If someone 'bought' a 8' * 4' plot, for them to be the legal owner would it not have to be registered with the land registry etc possibly using a solicitor (expensive), or would it be done using a share in the CIC with a certificate showing ownership.
We would have to work out the budget for this pretty carefully, to keep it affordable but to not run out of money. On the subject of money I seem to remember reading on the DARDNI site about grants, wonder if there is any we could get?
Anyway I got to go now, I'll have a look at the FAQ in the morning.
land registry would have the CIC as the legal owner. the plot owner would own a share or shares in the CIC, and the CIC would issue the plot owner with a trust deed as well as a share cert. The plot owner would thereby have legal title to the allocated plot.

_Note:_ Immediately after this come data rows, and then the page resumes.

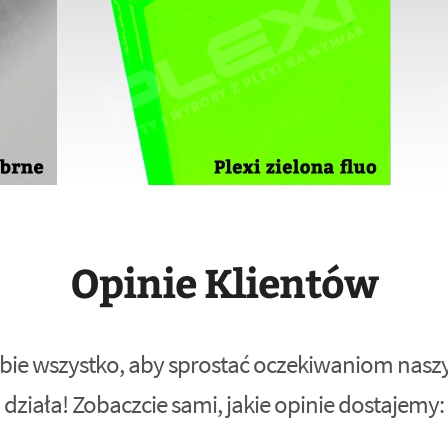
Opinie Klientów
bie wszystko, aby sprostać oczekiwaniom naszyc
działa! Zobaczcie sami, jakie opinie dostajemy: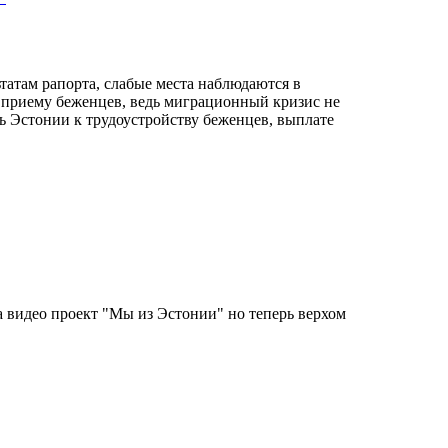
татам рапорта, слабые места наблюдаются в
о приему беженцев, ведь миграционный кризис не
ть Эстонии к трудоустройству беженцев, выплате
а видео проект "Мы из Эстонии" но теперь верхом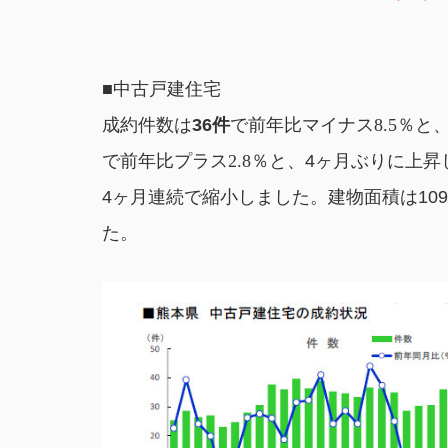
■中古戸建住宅
成約件数は
36
件
で
前年比マイナス8.5
％と、
で
前年比プラス2.8％と
、4ヶ月ぶりに上昇
4ヶ月連続で縮小しました。
建物面積は
109
た。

The M&A would need to be fairly robust about all of this but it is all doable.
By temporary, yes, i mean somewhere like the hazelwood where the planting is already done.
if you know of any way to set up a conference call, we may be able to get half a dozen folks to join in an initial discussion on this over the christmas period. i know several who have expressed an interest, but organising face-to-face meetings is always too much effort.
jim, sorry. i clearly don't know the ins and outs of the administrator functionality. if you tell me the name of the board, i will set it up to prevent any further delay whilst i figure it out how the admin stuff works.
No problem, these things can have lots of complicated ways to do things, but from a quick look through the help files I think that to create boards you need to have administrator priviliges (it was a very quick look so that might be nonsense).
I'd say that we should keep it simple and use a board name like 'Coppice Project' or 'Tree allotment project', something like that, what do you think.